Images within the entries are to be omitted; the remainder must be reproduced exactly.

★ ★ ★

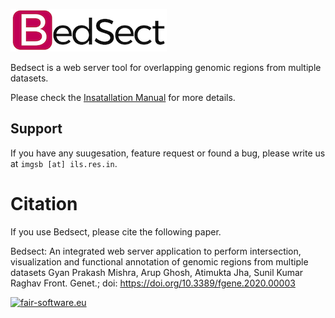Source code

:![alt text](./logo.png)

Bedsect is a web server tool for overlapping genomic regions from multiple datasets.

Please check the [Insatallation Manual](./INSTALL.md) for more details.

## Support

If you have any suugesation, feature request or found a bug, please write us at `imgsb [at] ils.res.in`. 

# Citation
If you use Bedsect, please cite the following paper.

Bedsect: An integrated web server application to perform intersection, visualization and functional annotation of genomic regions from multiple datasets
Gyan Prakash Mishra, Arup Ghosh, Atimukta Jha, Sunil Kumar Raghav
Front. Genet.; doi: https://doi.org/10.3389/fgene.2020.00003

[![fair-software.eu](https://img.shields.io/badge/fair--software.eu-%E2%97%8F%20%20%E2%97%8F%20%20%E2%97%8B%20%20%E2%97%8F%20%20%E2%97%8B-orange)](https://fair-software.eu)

★ ★ ★

**REPLY**:
Source code

:![alt text](./logo.png)

Bedsect is a web server tool for overlapping genomic regions from multiple datasets.

Please check the [Insatallation Manual](./INSTALL.md) for more details.

## Support

If you have any suugesation, feature request or found a bug, please write us at `imgsb [at] ils.res.in`. 

# Citation
If you use Bedsect, please cite the following paper.

Bedsect: An integrated web server application to perform intersection, visualization and functional annotation of genomic regions from multiple datasets
Gyan Prakash Mishra, Arup Ghosh, Atimukta Jha, Sunil Kumar Raghav
Front. Genet.; doi: https://doi.org/10.3389/fgene.2020.00003

[![fair-software.eu](https://img.shields.io/badge/fair--software.eu-%E2%97%8F%20%20%E2%97%8F%20%20%E2%97%8B%20%20%E2%97%8F%20%20%E2%97%8B-orange)](https://fair-software.eu)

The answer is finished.